(Data visualization images)
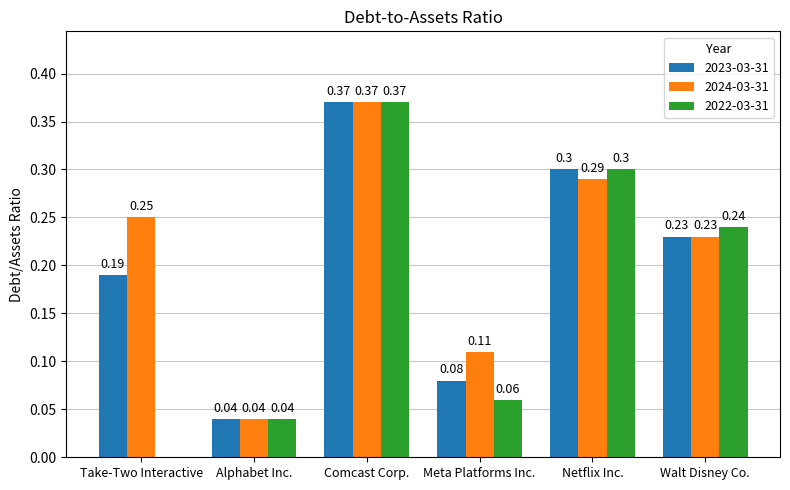

True or false: 2023-03-31 has a value of 0.3 at Take-Two Interactive.

False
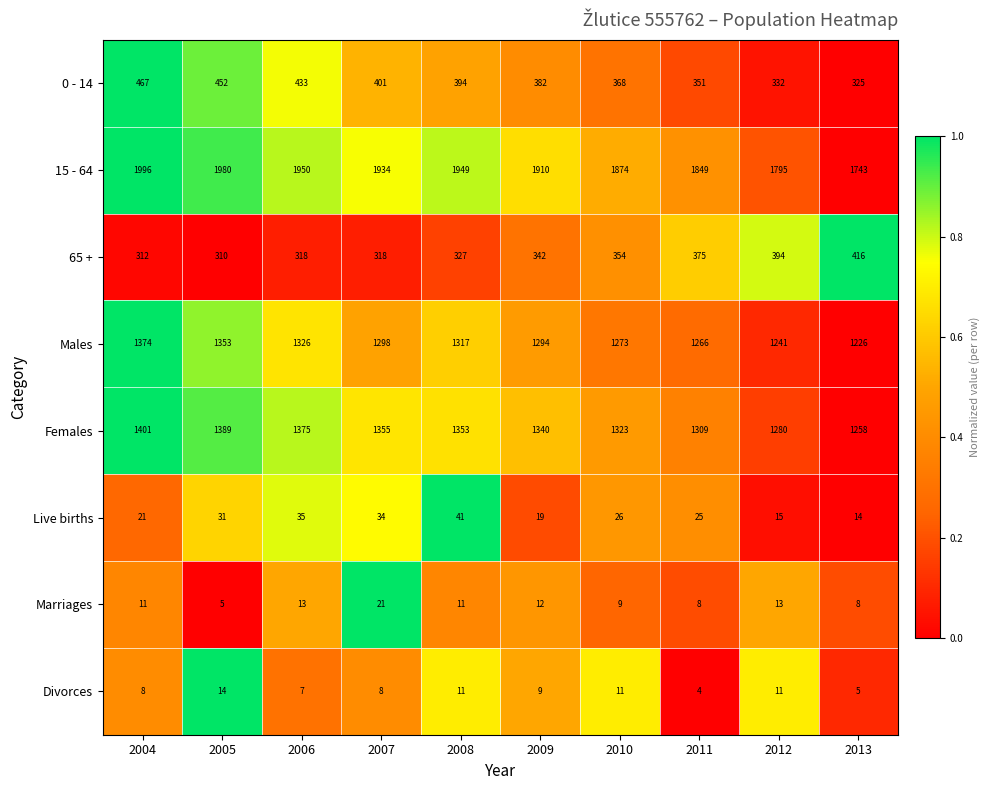

What is the total value across all series at 2005?

5534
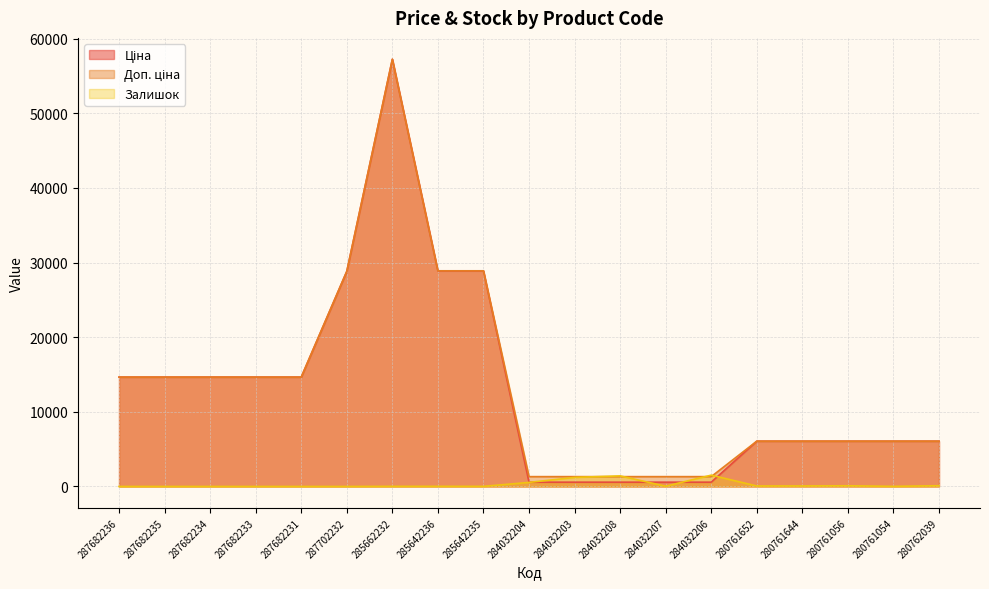

Which series changed the most between 287682236 and 284032204?

Ціна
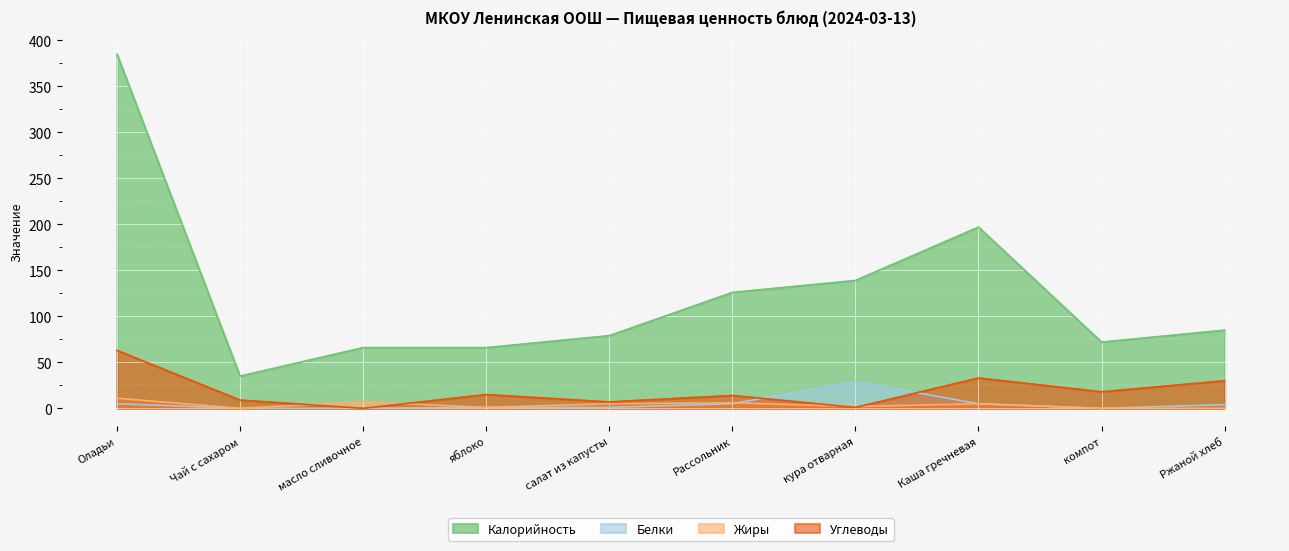

True or false: Углеводы has more than 1 points higher than both neighbors.

True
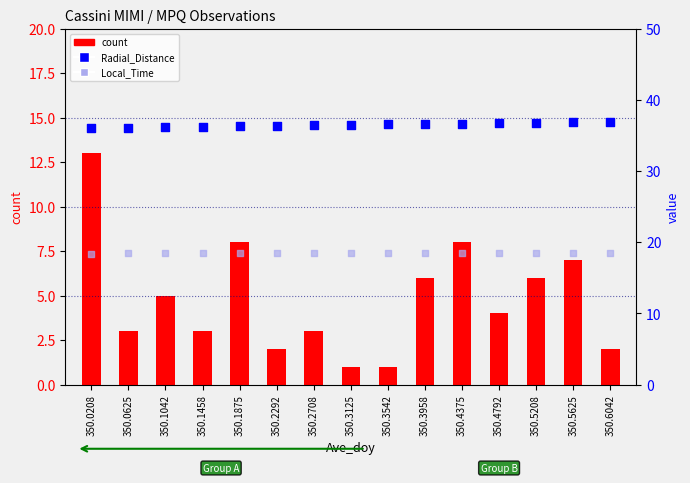

Is the value of Local_Time (scatter) at 350.6042 greater than the value of Radial_Distance (scatter) at 350.4375?

No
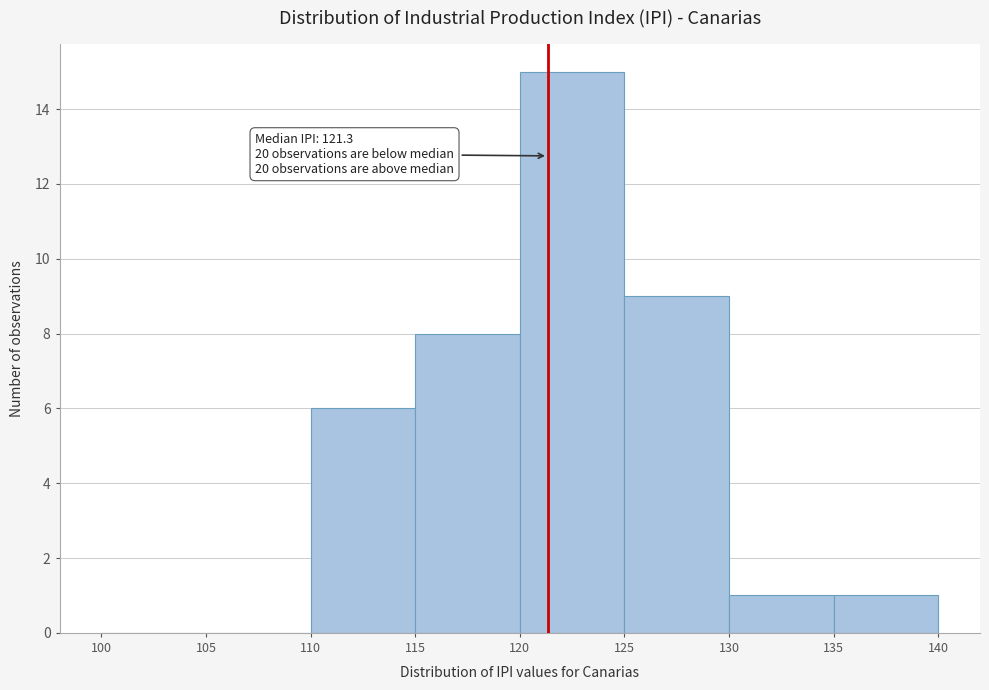

Over which range of the x-axis is the bar tallest?

120 to 125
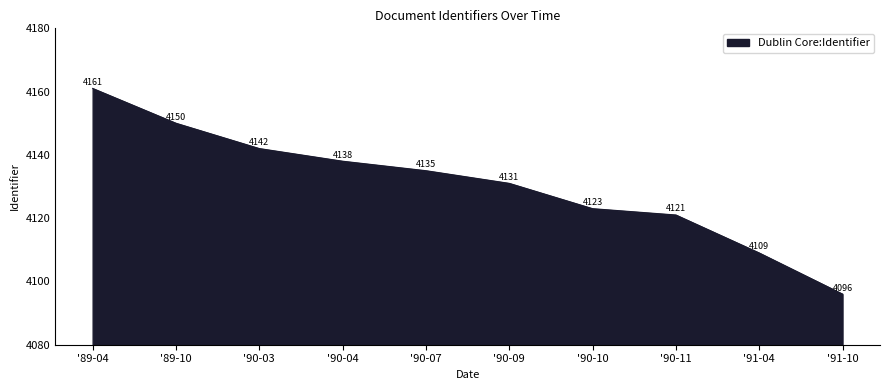

At which category does the chart reach its minimum across all series?

'91-10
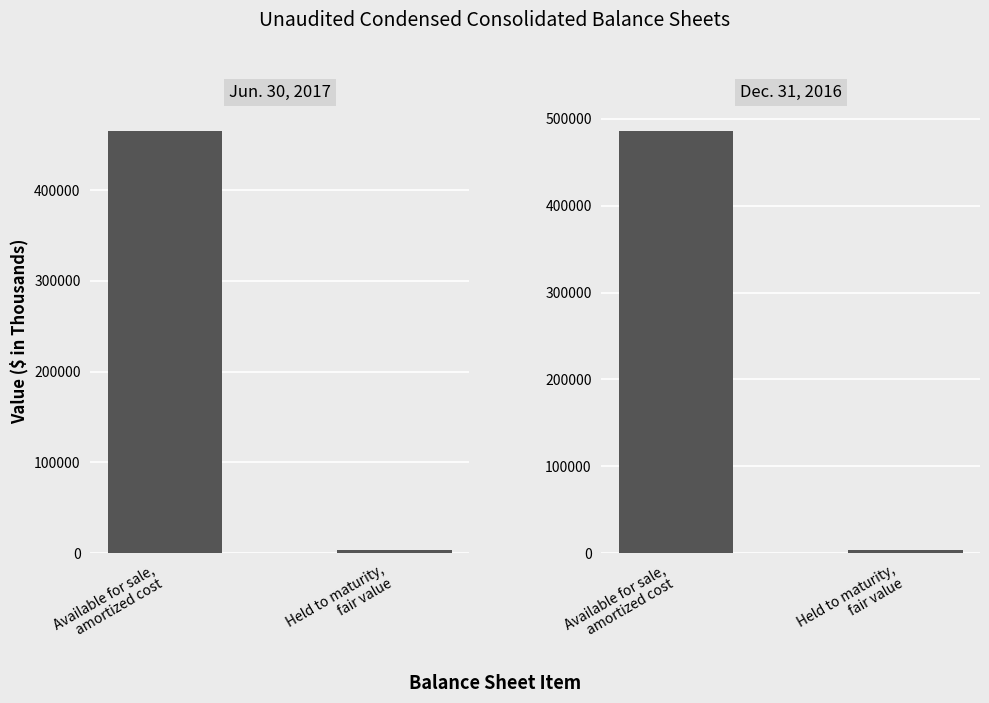

List the series in order of their peak value, highest first.

Dec. 31, 2016, Jun. 30, 2017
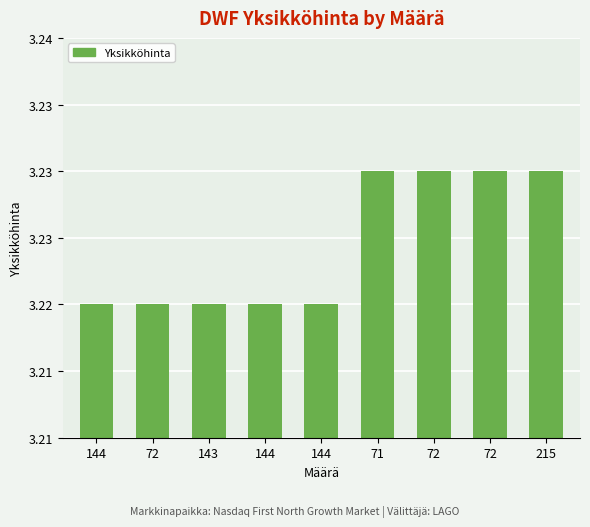

At which label is the value closest to 3?

144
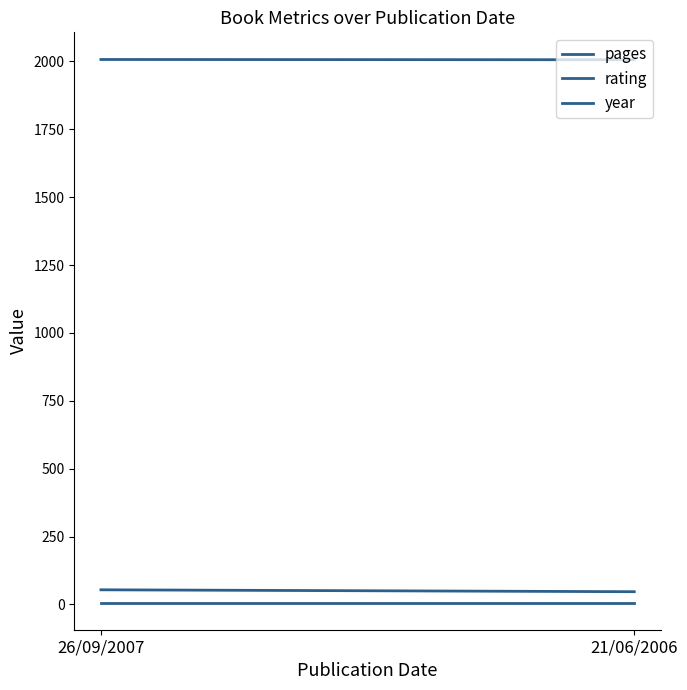

List the labels in order of year value, largest first.

26/09/2007, 21/06/2006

## Goal of the exercise
Quote the lines verbatim, starting at the line that contains "Is the value of" and continuing through the final line. Omit the pictures.

## Finished exercise
Is the value of Local_Time (scatter) at 350.6042 greater than the value of Radial_Distance (scatter) at 350.4375?

No

Over which range of the x-axis is the bar tallest?

120 to 125

At which category does the chart reach its minimum across all series?

'91-10

List the series in order of their peak value, highest first.

Dec. 31, 2016, Jun. 30, 2017

At which label is the value closest to 3?

144

List the labels in order of year value, largest first.

26/09/2007, 21/06/2006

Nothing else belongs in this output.